REQUEST:
Nothing but the lines from the start of the data through the line with "USE GROUND ;" should appear in the answer, each retyped exactly, and pictures should not.

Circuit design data

##############################

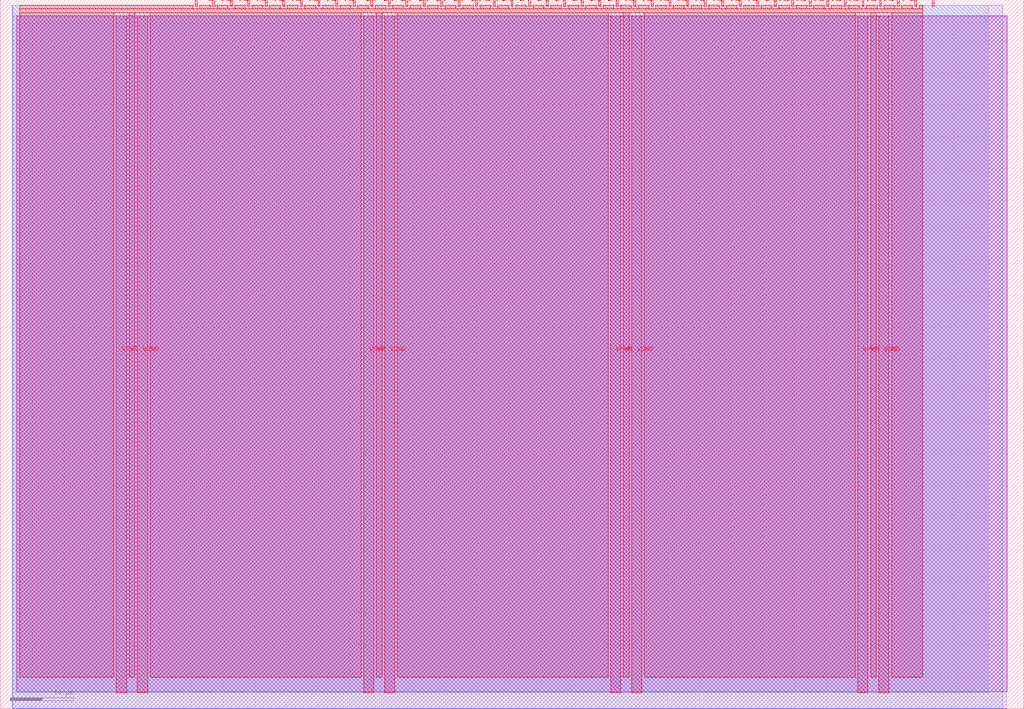
<source format=lef>
VERSION 5.7 ;
  NOWIREEXTENSIONATPIN ON ;
  DIVIDERCHAR "/" ;
  BUSBITCHARS "[]" ;
MACRO tt_um_kch_cd101
  CLASS BLOCK ;
  FOREIGN tt_um_kch_cd101 ;
  ORIGIN 0.000 0.000 ;
  SIZE 161.000 BY 111.520 ;
  PIN VGND
    DIRECTION INOUT ;
    USE GROUND ;
    PORT
      LAYER met4 ;
        RECT 21.580 2.480 23.180 109.040 ;
    END
    PORT
      LAYER met4 ;
        RECT 60.450 2.480 62.050 109.040 ;
    END
    PORT
      LAYER met4 ;
        RECT 99.320 2.480 100.920 109.040 ;
    END
    PORT
      LAYER met4 ;
        RECT 138.190 2.480 139.790 109.040 ;
    END
  END VGND
  PIN VPWR
    DIRECTION INOUT ;
    USE POWER ;
    PORT
      LAYER met4 ;
        RECT 18.280 2.480 19.880 109.040 ;
    END
    PORT
      LAYER met4 ;
        RECT 57.150 2.480 58.750 109.040 ;
    END
    PORT
      LAYER met4 ;
        RECT 96.020 2.480 97.620 109.040 ;
    END
    PORT
      LAYER met4 ;
        RECT 134.890 2.480 136.490 109.040 ;
    END
  END VPWR
  PIN clk
    DIRECTION INPUT ;
    USE SIGNAL ;
    ANTENNAGATEAREA 0.852000 ;
    PORT
      LAYER met4 ;
        RECT 143.830 110.520 144.130 111.520 ;
    END
  END clk
  PIN ena
    DIRECTION INPUT ;
    USE SIGNAL ;
    PORT
      LAYER met4 ;
        RECT 146.590 110.520 146.890 111.520 ;
    END
  END ena
  PIN rst_n
    DIRECTION INPUT ;
    USE SIGNAL ;
    ANTENNAGATEAREA 0.196500 ;
    PORT
      LAYER met4 ;
        RECT 141.070 110.520 141.370 111.520 ;
    END
  END rst_n
  PIN ui_in[0]
    DIRECTION INPUT ;
    USE SIGNAL ;
    ANTENNAGATEAREA 0.196500 ;
    PORT
      LAYER met4 ;
        RECT 138.310 110.520 138.610 111.520 ;
    END
  END ui_in[0]
  PIN ui_in[1]
    DIRECTION INPUT ;
    USE SIGNAL ;
    PORT
      LAYER met4 ;
        RECT 135.550 110.520 135.850 111.520 ;
    END
  END ui_in[1]
  PIN ui_in[2]
    DIRECTION INPUT ;
    USE SIGNAL ;
    PORT
      LAYER met4 ;
        RECT 132.790 110.520 133.090 111.520 ;
    END
  END ui_in[2]
  PIN ui_in[3]
    DIRECTION INPUT ;
    USE SIGNAL ;
    PORT
      LAYER met4 ;
        RECT 130.030 110.520 130.330 111.520 ;
    END
  END ui_in[3]
  PIN ui_in[4]
    DIRECTION INPUT ;
    USE SIGNAL ;
    PORT
      LAYER met4 ;
        RECT 127.270 110.520 127.570 111.520 ;
    END
  END ui_in[4]
  PIN ui_in[5]
    DIRECTION INPUT ;
    USE SIGNAL ;
    PORT
      LAYER met4 ;
        RECT 124.510 110.520 124.810 111.520 ;
    END
  END ui_in[5]
  PIN ui_in[6]
    DIRECTION INPUT ;
    USE SIGNAL ;
    PORT
      LAYER met4 ;
        RECT 121.750 110.520 122.050 111.520 ;
    END
  END ui_in[6]
  PIN ui_in[7]
    DIRECTION INPUT ;
    USE SIGNAL ;
    PORT
      LAYER met4 ;
        RECT 118.990 110.520 119.290 111.520 ;
    END
  END ui_in[7]
  PIN uio_in[0]
    DIRECTION INPUT ;
    USE SIGNAL ;
    ANTENNAGATEAREA 0.126000 ;
    PORT
      LAYER met4 ;
        RECT 116.230 110.520 116.530 111.520 ;
    END
  END uio_in[0]
  PIN uio_in[1]
    DIRECTION INPUT ;
    USE SIGNAL ;
    ANTENNAGATEAREA 0.196500 ;
    PORT
      LAYER met4 ;
        RECT 113.470 110.520 113.770 111.520 ;
    END
  END uio_in[1]
  PIN uio_in[2]
    DIRECTION INPUT ;
    USE SIGNAL ;
    PORT
      LAYER met4 ;
        RECT 110.710 110.520 111.010 111.520 ;
    END
  END uio_in[2]
  PIN uio_in[3]
    DIRECTION INPUT ;
    USE SIGNAL ;
    ANTENNAGATEAREA 0.852000 ;
    PORT
      LAYER met4 ;
        RECT 107.950 110.520 108.250 111.520 ;
    END
  END uio_in[3]
  PIN uio_in[4]
    DIRECTION INPUT ;
    USE SIGNAL ;
    PORT
      LAYER met4 ;
        RECT 105.190 110.520 105.490 111.520 ;
    END
  END uio_in[4]
  PIN uio_in[5]
    DIRECTION INPUT ;
    USE SIGNAL ;
    PORT
      LAYER met4 ;
        RECT 102.430 110.520 102.730 111.520 ;
    END
  END uio_in[5]
  PIN uio_in[6]
    DIRECTION INPUT ;
    USE SIGNAL ;
    PORT
      LAYER met4 ;
        RECT 99.670 110.520 99.970 111.520 ;
    END
  END uio_in[6]
  PIN uio_in[7]
    DIRECTION INPUT ;
    USE SIGNAL ;
    PORT
      LAYER met4 ;
        RECT 96.910 110.520 97.210 111.520 ;
    END
  END uio_in[7]
  PIN uio_oe[0]
    DIRECTION OUTPUT ;
    USE SIGNAL ;
    PORT
      LAYER met4 ;
        RECT 49.990 110.520 50.290 111.520 ;
    END
  END uio_oe[0]
  PIN uio_oe[1]
    DIRECTION OUTPUT ;
    USE SIGNAL ;
    PORT
      LAYER met4 ;
        RECT 47.230 110.520 47.530 111.520 ;
    END
  END uio_oe[1]
  PIN uio_oe[2]
    DIRECTION OUTPUT ;
    USE SIGNAL ;
    PORT
      LAYER met4 ;
        RECT 44.470 110.520 44.770 111.520 ;
    END
  END uio_oe[2]
  PIN uio_oe[3]
    DIRECTION OUTPUT ;
    USE SIGNAL ;
    PORT
      LAYER met4 ;
        RECT 41.710 110.520 42.010 111.520 ;
    END
  END uio_oe[3]
  PIN uio_oe[4]
    DIRECTION OUTPUT ;
    USE SIGNAL ;
    PORT
      LAYER met4 ;
        RECT 38.950 110.520 39.250 111.520 ;
    END
  END uio_oe[4]
  PIN uio_oe[5]
    DIRECTION OUTPUT ;
    USE SIGNAL ;
    PORT
      LAYER met4 ;
        RECT 36.190 110.520 36.490 111.520 ;
    END
  END uio_oe[5]
  PIN uio_oe[6]
    DIRECTION OUTPUT ;
    USE SIGNAL ;
    PORT
      LAYER met4 ;
        RECT 33.430 110.520 33.730 111.520 ;
    END
  END uio_oe[6]
  PIN uio_oe[7]
    DIRECTION OUTPUT ;
    USE SIGNAL ;
    PORT
      LAYER met4 ;
        RECT 30.670 110.520 30.970 111.520 ;
    END
  END uio_oe[7]
  PIN uio_out[0]
    DIRECTION OUTPUT ;
    USE SIGNAL ;
    PORT
      LAYER met4 ;
        RECT 72.070 110.520 72.370 111.520 ;
    END
  END uio_out[0]
  PIN uio_out[1]
    DIRECTION OUTPUT ;
    USE SIGNAL ;
    PORT
      LAYER met4 ;
        RECT 69.310 110.520 69.610 111.520 ;
    END
  END uio_out[1]
  PIN uio_out[2]
    DIRECTION OUTPUT ;
    USE SIGNAL ;
    PORT
      LAYER met4 ;
        RECT 66.550 110.520 66.850 111.520 ;
    END
  END uio_out[2]
  PIN uio_out[3]
    DIRECTION OUTPUT ;
    USE SIGNAL ;
    PORT
      LAYER met4 ;
        RECT 63.790 110.520 64.090 111.520 ;
    END
  END uio_out[3]
  PIN uio_out[4]
    DIRECTION OUTPUT ;
    USE SIGNAL ;
    PORT
      LAYER met4 ;
        RECT 61.030 110.520 61.330 111.520 ;
    END
  END uio_out[4]
  PIN uio_out[5]
    DIRECTION OUTPUT ;
    USE SIGNAL ;
    PORT
      LAYER met4 ;
        RECT 58.270 110.520 58.570 111.520 ;
    END
  END uio_out[5]
  PIN uio_out[6]
    DIRECTION OUTPUT ;
    USE SIGNAL ;
    PORT
      LAYER met4 ;
        RECT 55.510 110.520 55.810 111.520 ;
    END
  END uio_out[6]
  PIN uio_out[7]
    DIRECTION OUTPUT ;
    USE SIGNAL ;
    PORT
      LAYER met4 ;
        RECT 52.750 110.520 53.050 111.520 ;
    END
  END uio_out[7]
  PIN uo_out[0]
    DIRECTION OUTPUT ;
    USE SIGNAL ;
    PORT
      LAYER met4 ;
        RECT 94.150 110.520 94.450 111.520 ;
    END
  END uo_out[0]
  PIN uo_out[1]
    DIRECTION OUTPUT ;
    USE SIGNAL ;
    PORT
      LAYER met4 ;
        RECT 91.390 110.520 91.690 111.520 ;
    END
  END uo_out[1]
  PIN uo_out[2]
    DIRECTION OUTPUT ;
    USE SIGNAL ;
    PORT
      LAYER met4 ;
        RECT 88.630 110.520 88.930 111.520 ;
    END
  END uo_out[2]
  PIN uo_out[3]
    DIRECTION OUTPUT ;
    USE SIGNAL ;
    PORT
      LAYER met4 ;
        RECT 85.870 110.520 86.170 111.520 ;
    END
  END uo_out[3]
  PIN uo_out[4]
    DIRECTION OUTPUT ;
    USE SIGNAL ;
    PORT
      LAYER met4 ;
        RECT 83.110 110.520 83.410 111.520 ;
    END
  END uo_out[4]
  PIN uo_out[5]
    DIRECTION OUTPUT ;
    USE SIGNAL ;
    PORT
      LAYER met4 ;
        RECT 80.350 110.520 80.650 111.520 ;
    END
  END uo_out[5]
  PIN uo_out[6]
    DIRECTION OUTPUT ;
    USE SIGNAL ;
    PORT
      LAYER met4 ;
        RECT 77.590 110.520 77.890 111.520 ;
    END
  END uo_out[6]
  PIN uo_out[7]
    DIRECTION OUTPUT ;
    USE SIGNAL ;
    ANTENNADIFFAREA 0.445500 ;
    PORT
      LAYER met4 ;
        RECT 74.830 110.520 75.130 111.520 ;
    END
  END uo_out[7]
  OBS
      LAYER nwell ;
        RECT 2.570 2.635 158.430 108.990 ;
      LAYER li1 ;
        RECT 2.760 2.635 158.240 108.885 ;
      LAYER met1 ;
        RECT 1.910 0.040 158.240 109.040 ;
      LAYER met2 ;
        RECT 1.930 0.010 157.680 110.685 ;
      LAYER met3 ;
        RECT 1.905 2.555 155.415 110.665 ;
      LAYER met4 ;
        RECT 3.055 110.120 30.270 110.665 ;
        RECT 31.370 110.120 33.030 110.665 ;
        RECT 34.130 110.120 35.790 110.665 ;
        RECT 36.890 110.120 38.550 110.665 ;
        RECT 39.650 110.120 41.310 110.665 ;
        RECT 42.410 110.120 44.070 110.665 ;
        RECT 45.170 110.120 46.830 110.665 ;
        RECT 47.930 110.120 49.590 110.665 ;
        RECT 50.690 110.120 52.350 110.665 ;
        RECT 53.450 110.120 55.110 110.665 ;
        RECT 56.210 110.120 57.870 110.665 ;
        RECT 58.970 110.120 60.630 110.665 ;
        RECT 61.730 110.120 63.390 110.665 ;
        RECT 64.490 110.120 66.150 110.665 ;
        RECT 67.250 110.120 68.910 110.665 ;
        RECT 70.010 110.120 71.670 110.665 ;
        RECT 72.770 110.120 74.430 110.665 ;
        RECT 75.530 110.120 77.190 110.665 ;
        RECT 78.290 110.120 79.950 110.665 ;
        RECT 81.050 110.120 82.710 110.665 ;
        RECT 83.810 110.120 85.470 110.665 ;
        RECT 86.570 110.120 88.230 110.665 ;
        RECT 89.330 110.120 90.990 110.665 ;
        RECT 92.090 110.120 93.750 110.665 ;
        RECT 94.850 110.120 96.510 110.665 ;
        RECT 97.610 110.120 99.270 110.665 ;
        RECT 100.370 110.120 102.030 110.665 ;
        RECT 103.130 110.120 104.790 110.665 ;
        RECT 105.890 110.120 107.550 110.665 ;
        RECT 108.650 110.120 110.310 110.665 ;
        RECT 111.410 110.120 113.070 110.665 ;
        RECT 114.170 110.120 115.830 110.665 ;
        RECT 116.930 110.120 118.590 110.665 ;
        RECT 119.690 110.120 121.350 110.665 ;
        RECT 122.450 110.120 124.110 110.665 ;
        RECT 125.210 110.120 126.870 110.665 ;
        RECT 127.970 110.120 129.630 110.665 ;
        RECT 130.730 110.120 132.390 110.665 ;
        RECT 133.490 110.120 135.150 110.665 ;
        RECT 136.250 110.120 137.910 110.665 ;
        RECT 139.010 110.120 140.670 110.665 ;
        RECT 141.770 110.120 143.430 110.665 ;
        RECT 144.530 110.120 145.065 110.665 ;
        RECT 3.055 109.440 145.065 110.120 ;
        RECT 3.055 4.935 17.880 109.440 ;
        RECT 20.280 4.935 21.180 109.440 ;
        RECT 23.580 4.935 56.750 109.440 ;
        RECT 59.150 4.935 60.050 109.440 ;
        RECT 62.450 4.935 95.620 109.440 ;
        RECT 98.020 4.935 98.920 109.440 ;
        RECT 101.320 4.935 134.490 109.440 ;
        RECT 136.890 4.935 137.790 109.440 ;
        RECT 140.190 4.935 145.065 109.440 ;
  END
END tt_um_kch_cd101
END LIBRARY


</source>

##############################

OUTPUT FOR THIS TASK:
<source format=lef>
VERSION 5.7 ;
  NOWIREEXTENSIONATPIN ON ;
  DIVIDERCHAR "/" ;
  BUSBITCHARS "[]" ;
MACRO tt_um_kch_cd101
  CLASS BLOCK ;
  FOREIGN tt_um_kch_cd101 ;
  ORIGIN 0.000 0.000 ;
  SIZE 161.000 BY 111.520 ;
  PIN VGND
    DIRECTION INOUT ;
    USE GROUND ;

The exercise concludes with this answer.